## Written task:
Could you convert the material below, from the line with "UNCATEGORIZED" up to and including the line with "produktsortiment. Du kan", into a JSON list of strings with one string per line, leaving out blank lines and the pictures?

## Given data:
* * *

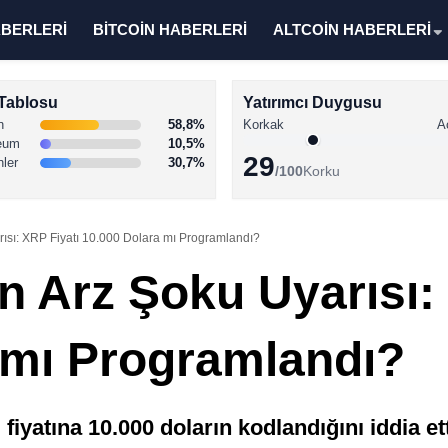
ABERLERİ
BİTCOİN HABERLERİ
ALTCOİN HABERLERİ
Tablosu
Yatırımcı Duygusu
n
58,8%
Korkak
A
eum
10,5%
29
nler
30,7%
/100
Korku
ısı: XRP Fiyatı 10.000 Dolara mı Programlandı?
 Arz Şoku Uyarısı: 
 mı Programlandı?
iyatına 10.000 doların kodlandığını iddia ett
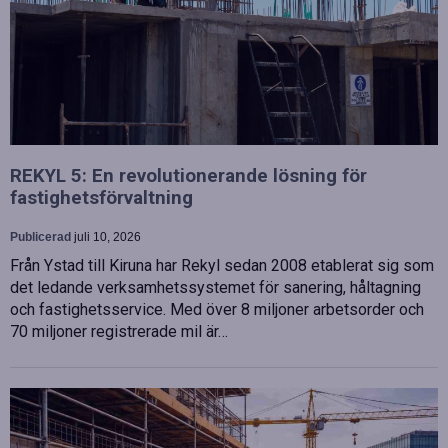
REKYL 5: En revolutionerande lösning för
fastighetsförvaltning
Publicerad
juli 10, 2026
Från Ystad till Kiruna har Rekyl sedan 2008 etablerat sig som
det ledande verksamhetssystemet för sanering, håltagning
och fastighetsservice. Med över 8 miljoner arbetsorder och
70 miljoner registrerade mil är…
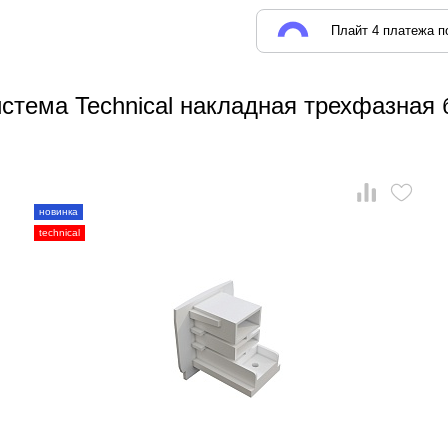
Плайт 4 платежа по
истема Technical накладная трехфазная
новинка
technical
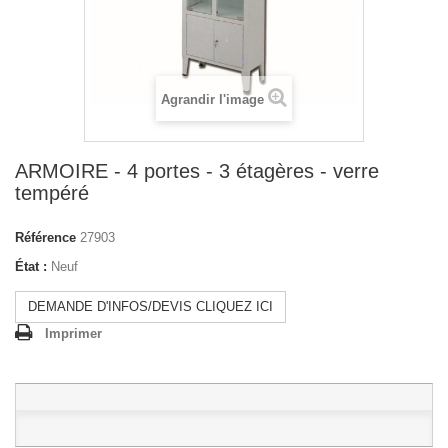
Agrandir l'image
ARMOIRE - 4 portes - 3 étagères - verre
tempéré
Référence
27903
État :
Neuf
DEMANDE D'INFOS/DEVIS CLIQUEZ ICI
Imprimer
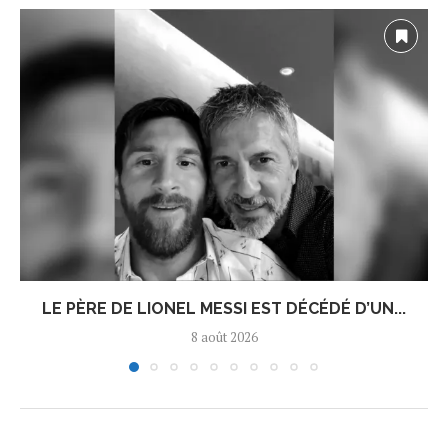
LE PÈRE DE LIONEL MESSI EST DÉCÉDÉ D’UN...
8 août 2026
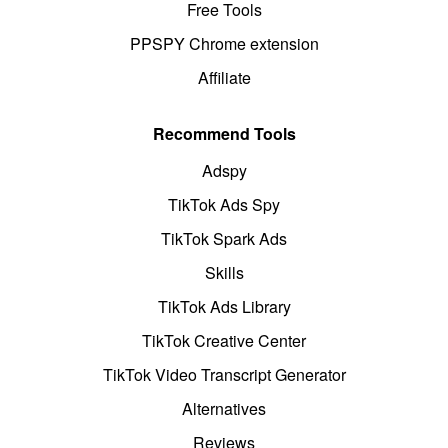
Free Tools
PPSPY Chrome extension
Affiliate
Recommend Tools
Adspy
TikTok Ads Spy
TikTok Spark Ads
Skills
TikTok Ads Library
TikTok Creative Center
TikTok Video Transcript Generator
Alternatives
Reviews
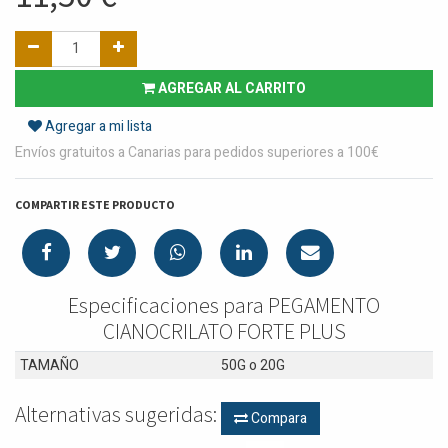
AGREGAR AL CARRITO
Agregar a mi lista
Envíos gratuitos a Canarias para pedidos superiores a 100€
COMPARTIR ESTE PRODUCTO
Especificaciones para PEGAMENTO
CIANOCRILATO FORTE PLUS
TAMAÑO
50G
o
20G
Alternativas sugeridas:
Compara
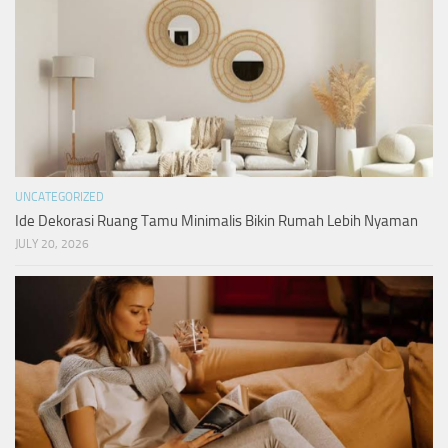
UNCATEGORIZED
Ide Dekorasi Ruang Tamu Minimalis Bikin Rumah Lebih Nyaman
JULY 20, 2026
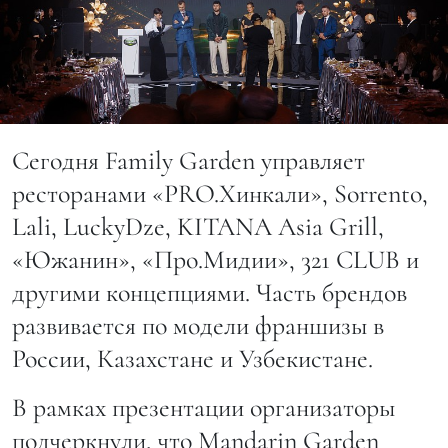
Сегодня Family Garden управляет
ресторанами «PRO.Хинкали», Sorrento,
Lali, LuckyDze, KITANA Asia Grill,
«Южанин», «Про.Мидии», 321 CLUB и
другими концепциями. Часть брендов
развивается по модели франшизы в
России, Казахстане и Узбекистане.
В рамках презентации организаторы
подчеркнули, что Mandarin Garden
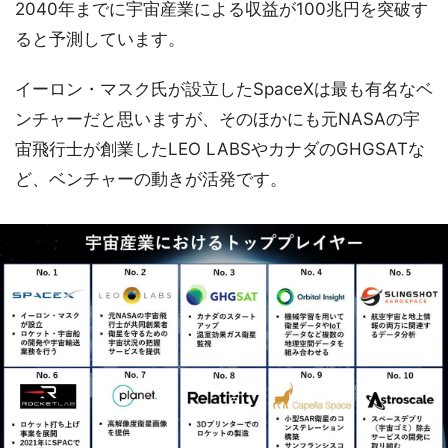
2040年までに宇宙産業による収益が100兆円を突破す
ると予測しています。
イーロン・マスク氏が設立したSpaceXは最も有名なベ
ンチャーだと思いますが、そのほかにも元NASAの宇
宙飛行士が創業したLEO LABSやカナダのGHGSATな
ど、ベンチャーの動きが活発です。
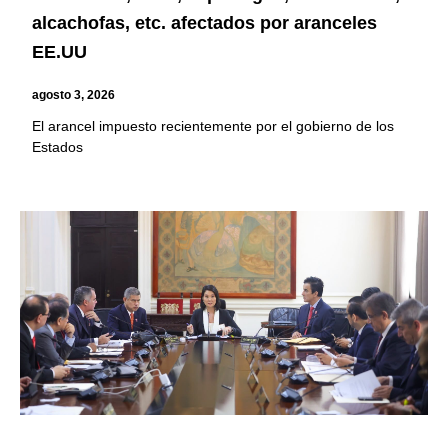
alcachofas, etc. afectados por aranceles
EE.UU
agosto 3, 2026
El arancel impuesto recientemente por el gobierno de los
Estados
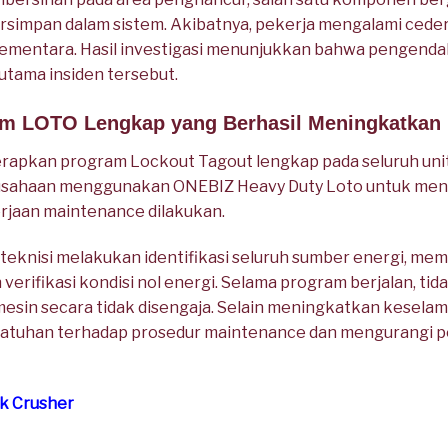
ersimpan dalam sistem. Akibatnya, pekerja mengalami ceder
sementara. Hasil investigasi menunjukkan bahwa pengendal
tama insiden tersebut.
ram LOTO Lengkap yang Berhasil Meningkatkan
apkan program Lockout Tagout lengkap pada seluruh unit
rusahaan menggunakan ONEBIZ Heavy Duty Loto untuk men
erjaan maintenance dilakukan.
 teknisi melakukan identifikasi seluruh sumber energi, m
erifikasi kondisi nol energi. Selama program berjalan, tida
mesin secara tidak disengaja. Selain meningkatkan keselam
patuhan terhadap prosedur maintenance dan mengurangi 
k Crusher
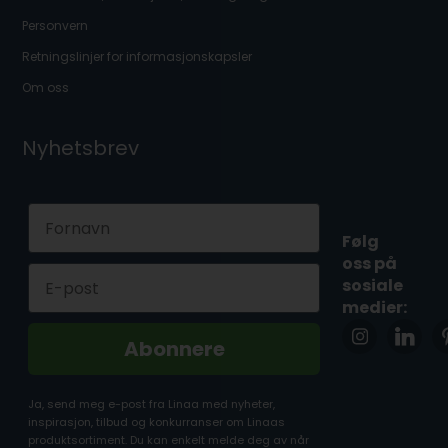
Personvern
Retningslinjer for informasjonskapsler
Om oss
Nyhetsbrev
First Name
Følg
oss på
Email
sosiale
medier:
Abonnere
Ja, send meg e-post fra Linaa med nyheter,
inspirasjon, tilbud og konkurranser om Linaas
produktsortiment. Du kan enkelt melde deg av når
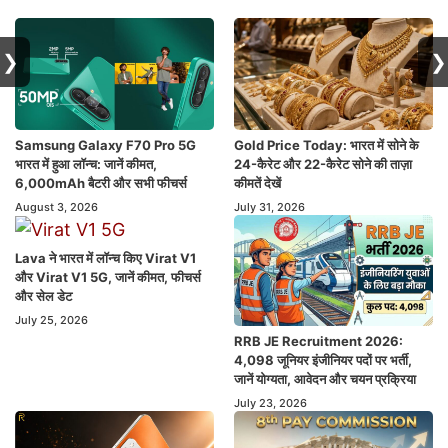
❯
❯
Samsung Galaxy F70 Pro 5G
Gold Price Today: भारत में सोने के
भारत में हुआ लॉन्च: जानें कीमत,
24-कैरेट और 22-कैरेट सोने की ताज़ा
6,000mAh बैटरी और सभी फीचर्स
कीमतें देखें
August 3, 2026
July 31, 2026
Lava ने भारत में लॉन्च किए Virat V1
और Virat V1 5G, जानें कीमत, फीचर्स
और सेल डेट
July 25, 2026
RRB JE Recruitment 2026:
4,098 जूनियर इंजीनियर पदों पर भर्ती,
जानें योग्यता, आवेदन और चयन प्रक्रिया
July 23, 2026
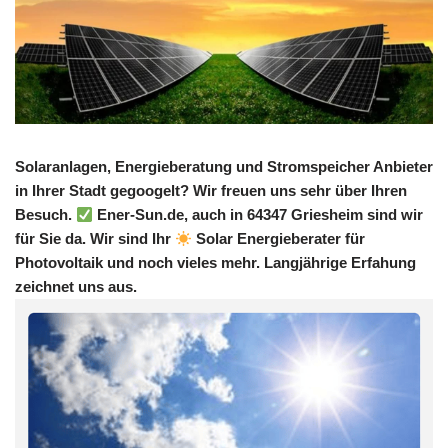
Solaranlagen, Energieberatung und Stromspeicher Anbieter
in Ihrer Stadt gegoogelt? Wir freuen uns sehr über Ihren
Besuch.
Ener-Sun.de, auch in 64347 Griesheim sind wir
für Sie da. Wir sind Ihr
Solar Energieberater für
Photovoltaik und noch vieles mehr. Langjährige Erfahung
zeichnet uns aus.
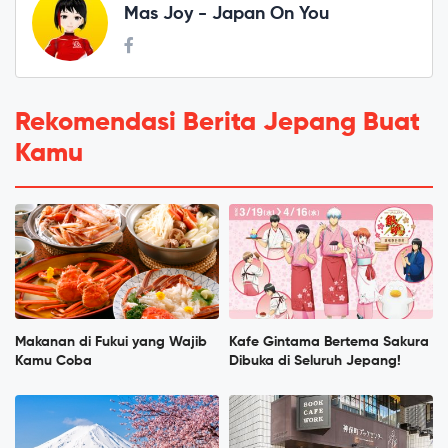
Mas Joy - Japan On You
Rekomendasi Berita Jepang Buat
Kamu
Makanan di Fukui yang Wajib
Kafe Gintama Bertema Sakura
Kamu Coba
Dibuka di Seluruh Jepang!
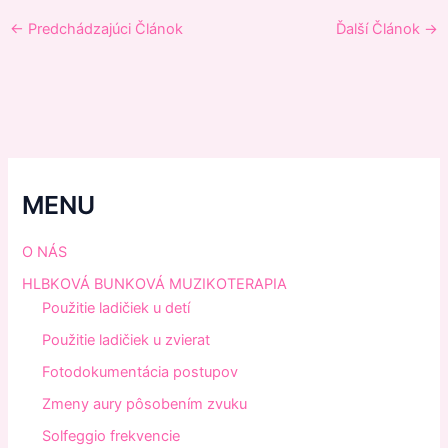
←
Predchádzajúci Článok
Ďalší Článok
→
MENU
O NÁS
HLBKOVÁ BUNKOVÁ MUZIKOTERAPIA
Použitie ladičiek u detí
Použitie ladičiek u zvierat
Fotodokumentácia postupov
Zmeny aury pôsobením zvuku
Solfeggio frekvencie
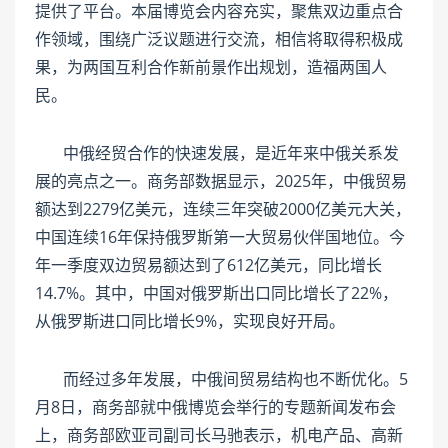
提供了平台。本届博览会内容充实，聚焦双边重点合
作领域，围绕广泛议题进行交流，相信将取得积极成
果，为两国互利合作新前景作出规划，造福两国人
民。
中俄经贸合作的快速发展，是近年来中俄关系发
展的亮点之一。商务部数据显示，2025年，中俄贸易
额达到2279亿美元，连续三年突破2000亿美元大关，
中国连续16年保持俄罗斯第一大贸易伙伴国地位。今
年一季度双边贸易额达到了612亿美元，同比增长
14.7%。其中，中国对俄罗斯出口同比增长了22%，
从俄罗斯进口同比增长9%，实现良好开局。
而经过多年发展，中俄间贸易结构也不断优化。5
月8日，商务部就中俄博览会举行的专题新闻发布会
上，商务部欧亚司副司长马驰表示，机电产品、高新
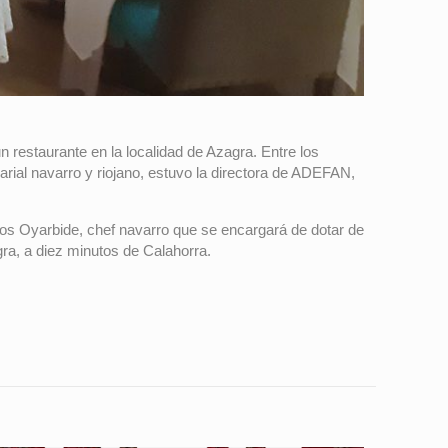
estaurante en la localidad de Azagra. Entre los
rial navarro y riojano, estuvo la directora de ADEFAN,
os Oyarbide, chef navarro que se encargará de dotar de
gra, a diez minutos de Calahorra.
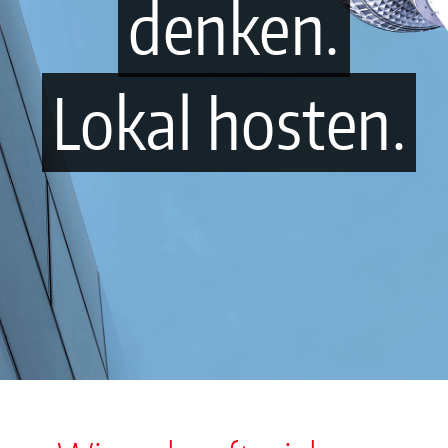
denken.
Lokal hosten.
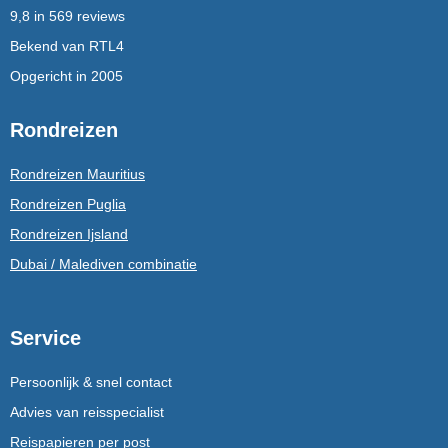
9,8 in 569 reviews
Bekend van RTL4
Opgericht in 2005
Rondreizen
Rondreizen Mauritius
Rondreizen Puglia
Rondreizen Ijsland
Dubai / Malediven combinatie
Service
Persoonlijk & snel contact
Advies van reisspecialist
Reispapieren per post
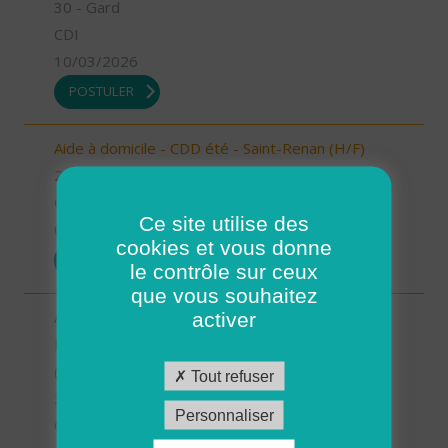
30 - Gard
CDI
10/03/2026
POSTULER
Aide à domicile - CDD été - Saint-Renan (H/F)
29 - Finistère
CDD
Ce site utilise des
05/03/2026
cookies et vous donne
POSTULER
le contrôle sur ceux
que vous souhaitez
Aide à domicile - CDD été -
activer
Plourin/Brélès/Lanildut/Porspoder/Landunvez
(H/F)
Tout refuser
29 - Finistère
Personnaliser
CDD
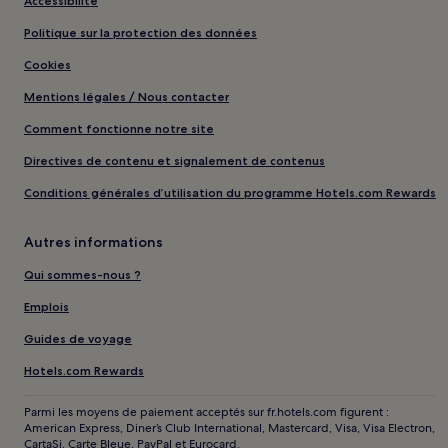
Accessibilité
Politique sur la protection des données
Cookies
Mentions légales / Nous contacter
Comment fonctionne notre site
Directives de contenu et signalement de contenus
Conditions générales d’utilisation du programme Hotels.com Rewards
Autres informations
Qui sommes-nous ?
Emplois
Guides de voyage
Hotels.com Rewards
Parmi les moyens de paiement acceptés sur fr.hotels.com figurent :
American Express, Diner’s Club International, Mastercard, Visa, Visa Electron,
CartaSi, Carte Bleue, PayPal et Eurocard.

* * *

## Response to the task:
[
  "UNCATEGORIZED",
  "Ide Dekorasi Ruang Tamu Minimalis Bikin Rumah Lebih Nyaman",
  "JULY 20, 2026",
  "Сегодня Family Garden управляет",
  "ресторанами «PRO.Хинкали», Sorrento,",
  "Lali, LuckyDze, KITANA Asia Grill,",
  "«Южанин», «Про.Мидии», 321 CLUB и",
  "другими концепциями. Часть брендов",
  "развивается по модели франшизы в",
  "России, Казахстане и Узбекистане.",
  "В рамках презентации организаторы",
  "подчеркнули, что Mandarin Garden",
  "2040年までに宇宙産業による収益が100兆円を突破す",
  "ると予測しています。",
  "イーロン・マスク氏が設立したSpaceXは最も有名なベ",
  "ンチャーだと思いますが、そのほかにも元NASAの宇",
  "宙飛行士が創業したLEO LABSやカナダのGHGSATな",
  "ど、ベンチャーの動きが活発です。",
  "alcachofas, etc. afectados por aranceles",
  "EE.UU",
  "agosto 3, 2026",
  "El arancel impuesto recientemente por el gobierno de los",
  "Estados",
  "ersimpan dalam sistem. Akibatnya, pekerja mengalami ceder",
  "sementara. Hasil investigasi menunjukkan bahwa pengendal",
  "tama insiden tersebut.",
  "ram LOTO Lengkap yang Berhasil Meningkatkan",
  "apkan program Lockout Tagout lengkap pada seluruh unit",
  "rusahaan menggunakan ONEBIZ Heavy Duty Loto untuk men",
  "erjaan maintenance dilakukan.",
  " teknisi melakukan identifikasi seluruh sumber energi, m",
  "erifikasi kondisi nol energi. Selama program berjalan, tida",
  "mesin secara tidak disengaja. Selain meningkatkan keselam",
  "patuhan terhadap prosedur maintenance dan mengurangi ",
  "k Crusher",
  "Personvern",
  "Retningslinjer for informasjonskapsler",
  "Om oss",
  "Nyhetsbrev",
  "First Name",
  "Følg",
  "oss på",
  "Email",
  "sosiale",
  "medier:",
  "Abonnere",
  "Ja, send meg e-post fra Linaa med nyheter,",
  "inspirasjon, tilbud og konkurranser om Linaas",
  "produktsortiment. Du kan enkelt melde deg av når"
]